ZFS Drive failed HA didnt migrate

N0_Klu3

Well-Known Member
Mar 8, 2020
37
11
48
40
Hi there,

I have a 3 node PVE cluster with a single ZFS drive on all 3.
I setup replication to run every 2 hours between all 3 nodes.

Today I had a ZFS drive on node1 die, instead of the ct/vm's migrating to other nodes they all just failed.

What is the best way to get them back up and running as their storage is available on the other 2 nodes but I cannot migrate them.

Yes the storage might be an hour or so behind but I can live with that.

Unless I'm missing something, whats the point of replication if HA doesn't kick in?
OR at least allow me to migrate/start them on another node?

Alternate question, would it be better to put ZFS mirror (boot and storage) rather than just a separate boot, and separate ZFS storage?
Next question after this, DRAM-less for ZFS or not?
 
Unless I'm missing something, whats the point of replication if HA doesn't kick in?
HA will migrate Resources when one node is not available anymore.
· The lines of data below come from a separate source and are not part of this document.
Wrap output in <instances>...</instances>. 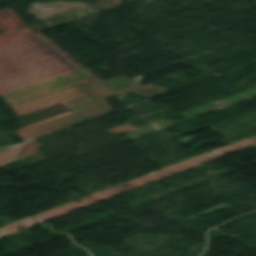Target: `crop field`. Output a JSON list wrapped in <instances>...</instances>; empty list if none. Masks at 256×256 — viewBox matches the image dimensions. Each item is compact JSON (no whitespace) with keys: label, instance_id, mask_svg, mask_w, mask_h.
Masks as SVG:
<instances>
[{"label":"crop field","instance_id":"crop-field-4","mask_svg":"<svg viewBox=\"0 0 256 256\" xmlns=\"http://www.w3.org/2000/svg\"><path fill=\"white\" fill-rule=\"evenodd\" d=\"M153 88H157L158 90L154 91V92H151V93H147V94L142 93V92H144L146 90L153 89ZM165 90H168V89L165 88V87H162V86H158V85H151V86H147V87H144L142 89H139L137 91H133L132 93L139 94V95H141L143 97H149V96H152L154 94H157V93L165 91Z\"/></svg>","mask_w":256,"mask_h":256},{"label":"crop field","instance_id":"crop-field-2","mask_svg":"<svg viewBox=\"0 0 256 256\" xmlns=\"http://www.w3.org/2000/svg\"><path fill=\"white\" fill-rule=\"evenodd\" d=\"M137 79L131 80L127 79L104 88L83 94L89 101L94 105L87 108L76 111L70 115L19 131V136L24 140H29L34 137L49 133L51 131L66 127L68 125L86 120L88 118L103 114L105 112L111 111L107 104L102 100L104 98L117 95L120 92H130L137 90L144 86L137 84V86L129 87L130 84L137 82Z\"/></svg>","mask_w":256,"mask_h":256},{"label":"crop field","instance_id":"crop-field-1","mask_svg":"<svg viewBox=\"0 0 256 256\" xmlns=\"http://www.w3.org/2000/svg\"><path fill=\"white\" fill-rule=\"evenodd\" d=\"M127 79L124 76L103 82L82 66L30 86L1 95L19 115L58 103L57 100L83 94ZM82 84V88L78 85Z\"/></svg>","mask_w":256,"mask_h":256},{"label":"crop field","instance_id":"crop-field-3","mask_svg":"<svg viewBox=\"0 0 256 256\" xmlns=\"http://www.w3.org/2000/svg\"><path fill=\"white\" fill-rule=\"evenodd\" d=\"M60 103L64 104L65 106L69 107L70 109L76 111L81 108L87 107L92 105L86 98H84L81 94L72 96L66 99L59 100Z\"/></svg>","mask_w":256,"mask_h":256}]
</instances>
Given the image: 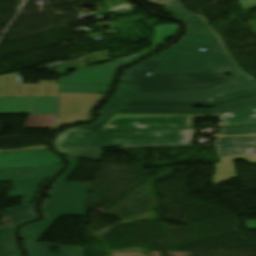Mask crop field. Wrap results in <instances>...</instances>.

The mechanism behind is "corosync". This mechanism does not watch storage. This leads to the problematic behavior you observed: when "only" storage fails the respective VMs do not migrate.

Alternate question, would it be better to put ZFS mirror (boot and storage) rather than just a separate boot, and separate ZFS storage?
Yes! Always!

ZFS has the capability of "self-healing". For this to function some kind of redundancy has to be present. While RaidZ1/2/3 exists mirrors are recommended to be used in virtualization context.

Actually I drop the classic idea to separate OS+data for redundancy. At least in my Homelab and because of "MiniPC"...

OR at least allow me to migrate/start them on another node?
Actually I do not know the official answer. What I would do is: make sure the dysfunctional VM is actually stopped. Kill it, if necessary. Then move the config file from the problem node to a good one. Something like ~# mv /etc/pve/nodes/<oldnode>/qemu-server/<vmid>.conf /etc/pve/nodes/<newnode>/qemu-server/. Note that you can not copy that file inside /etc/pve/nodes.

Next question after this, DRAM-less for ZFS or not?
All Solid-State drives should be "Enterprise Class" with PLP. This has more than one reason, discussed here multiple times.
 
Last edited:
HA will migrate Resources when one node is not available anymore. The mechanism behind is "corosync". This mechanism does not watch storage. This leads to the problematic behavior you observed: when "only" storage fails the respective VMs do not migrate.


Yes! Always!

ZFS has the capability of "self-healing". For this to function some kind of redundancy has to be present. While RaidZ1/2/3 exists mirrors are recommended to be used in virtualization context.

Actually I drop the classic idea to separate OS+data for redundancy. At least in my Homelab and because of "MiniPC"...


Actually I do not know the official answer. What I would do is: make sure the dysfunctional VM is actually stopped. Kill it, if necessary. Then move the config file from the problem node to a good one. Something like ~# mv /etc/pve/nodes/<oldnode>/qemu-server/<vmid>.conf /etc/pve/nodes/<newnode>/qemu-server/. Note that you can not copy that file inside /etc/pve/nodes.


All Solid-State drives should be "Enterprise Class" with PLP. This has more than one reason, discussed here multiple times.

Thanks, I know about PLP, and I did try to buy a Micron 7400 Pro, which turned out to be fake.
My issue is I only have 2280 slot and 2 of them in my MiniPC.

I will get 2x 2TB on each Node and run ZFS mirror.